It has been replaced by the Regulations on the Implementation of the Law on the Protection of Women's Rights and Interests in the Xizang Autonomous Region and the Xizang Autonomous Region Women's Development Plan (2021–2025). 

Political participation 

Women now constitute 36.6 per cent of Xizang's delegates to the 20th National Congress of the Communist Party of China, 29.2 per cent of its 14th National People's Congress representatives, and 22.6 per cent of its Chinese People's Political Consultative Conference members. Furthermore, every administrative village and community in Xizang has female members serving in local committees. The growing depth of women's political participation reflects their transition from being passive beneficiaries of emancipation to active drivers of development.  

Before the democratic reforms, Tibetan women held a subordinate social status, with the vast majority deprived of education. Most women were illiterate or semi-literate and had limited standing within their families. However, after the reforms, particularly following China's reform and opening-up, Xizang eliminated gender disparities in compulsory education. 

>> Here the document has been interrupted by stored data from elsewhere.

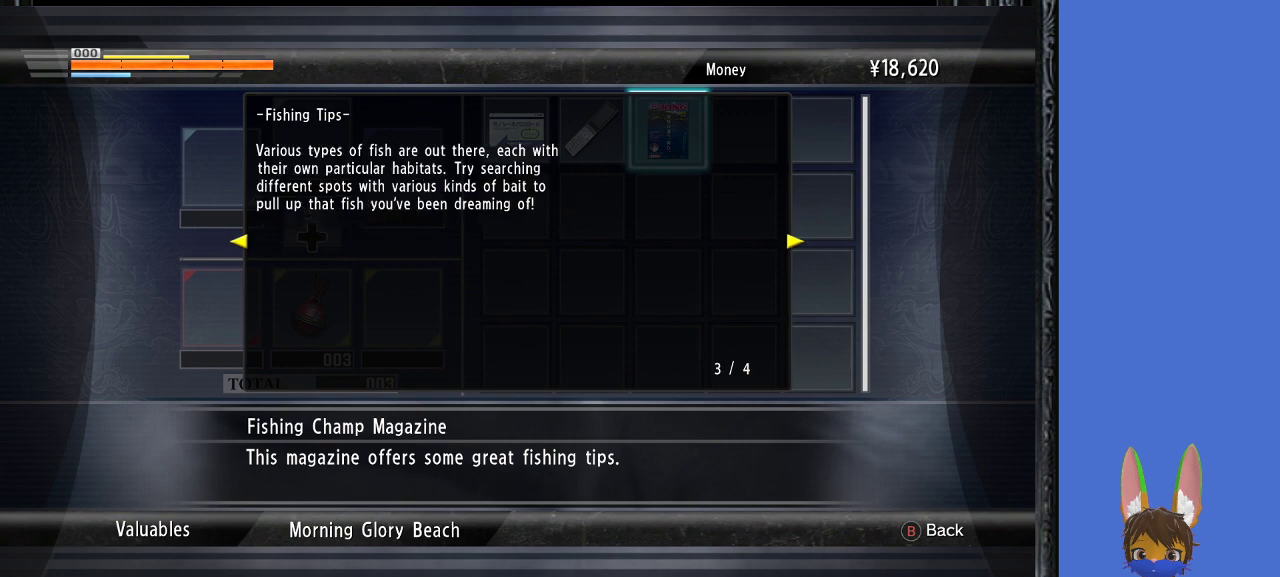
{"buttons": [], "left_stick": "right", "right_stick": "center", "events": [[367, "left_stick", "right"]]}
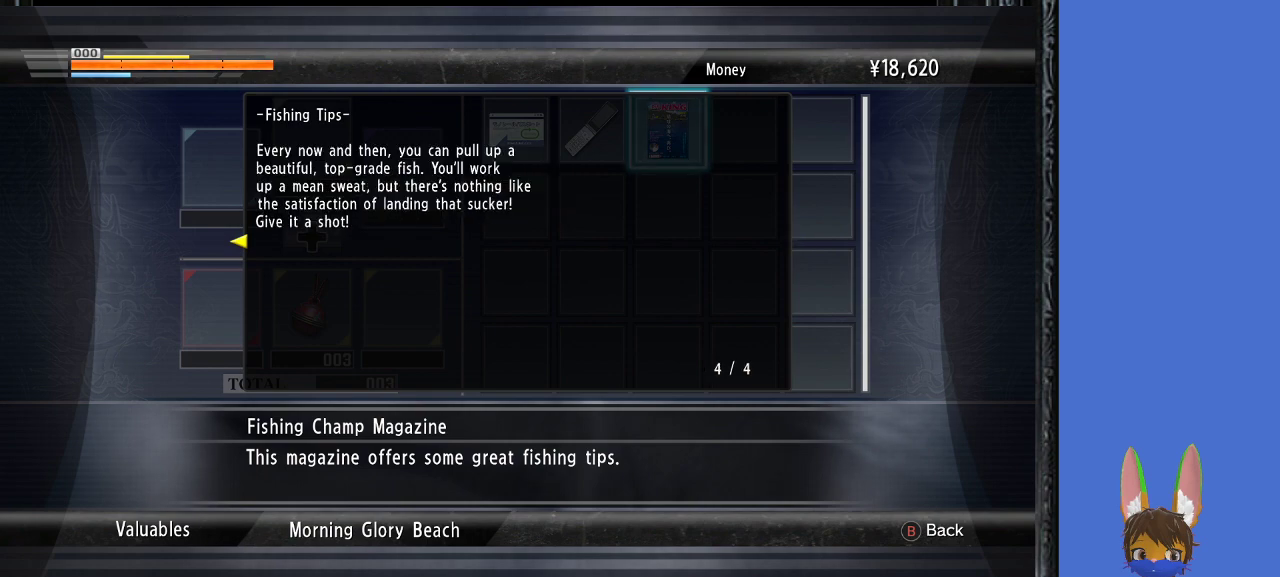
{"buttons": [], "left_stick": "center", "right_stick": "center", "events": [[33, "left_stick", "center"], [100, "left_stick", "right"], [233, "left_stick", "center"], [333, "left_stick", "right"], [467, "left_stick", "center"]]}
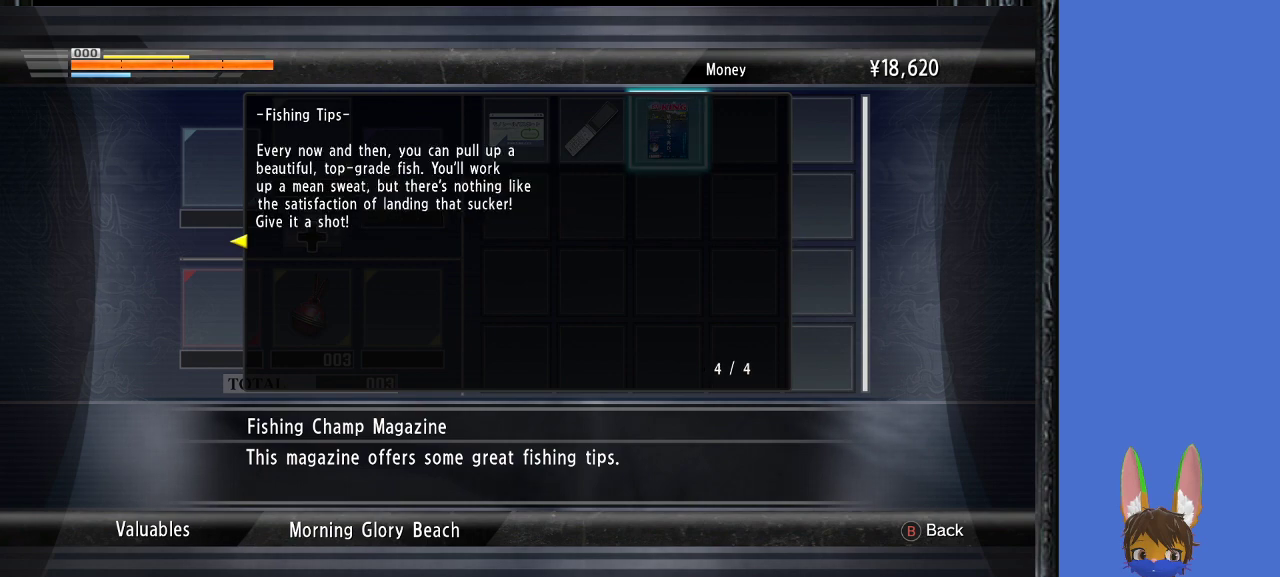
{"buttons": [], "left_stick": "center", "right_stick": "center", "events": []}
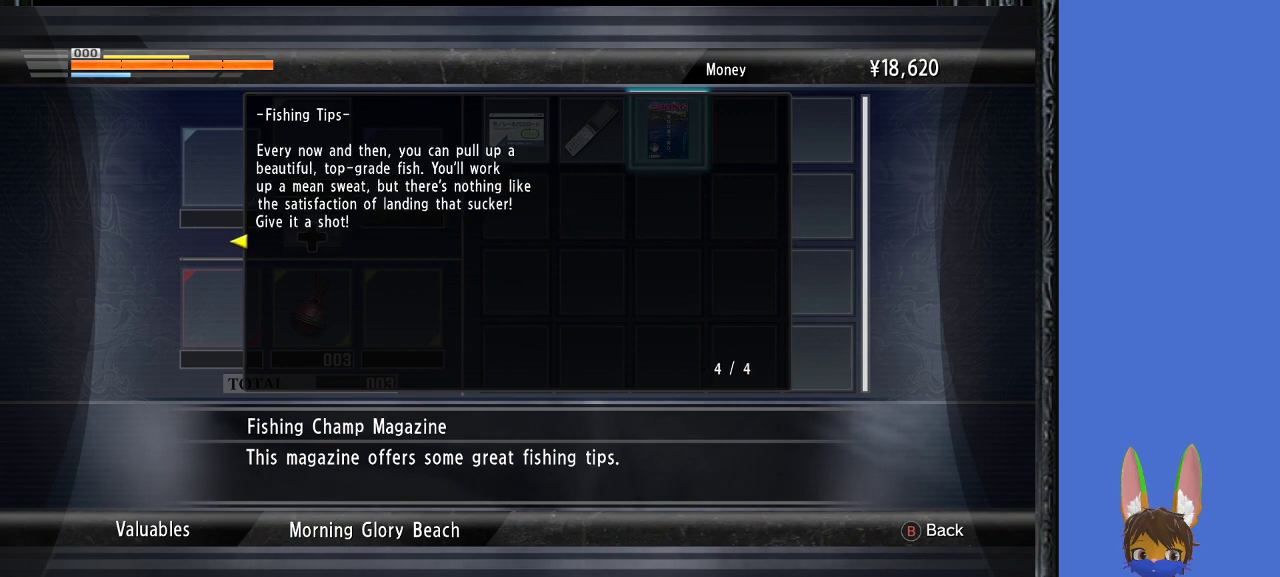
{"buttons": [], "left_stick": "center", "right_stick": "center", "events": [[100, "CIRCLE", "down"], [267, "CIRCLE", "up"], [367, "CIRCLE", "down"], [500, "CIRCLE", "up"]]}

Today, thanks to the implementation of a pioneering 15-year free education system — more advanced than in other parts of China — even parents in remote farming and pastoral areas are eager to send their daughters to school. The Chinese government's continued advocacy for women's rights, emphasising that "women hold up half the sky," has further reinforced this trend. As a result, women have consistently accounted for more than 50 per cent of students in higher education institutions across Xizang.  

Xizang has also made remarkable progress in economically empowering women. The Women's Rural Revitalisation Initiative has taken root in Xizang, with the government actively promoting the integration of "new media + livestreaming + e-commerce" to support women's entrepreneurship in the digital economy. Special recruitment drives and training programmes for female e-commerce live streamers have significantly boosted employment and income levels for Tibetan women. Over the past five years, the region has allocated over 200 million yuan in subsidies for more than 267,000 rural and pastoral women giving birth in hospitals. Consequently, the hospital delivery rate in Xizang has risen from 75.8 per cent in 2012 to 99.15 per cent in 2023, while maternal mortality has dropped to 38.63 per 100,000 births.  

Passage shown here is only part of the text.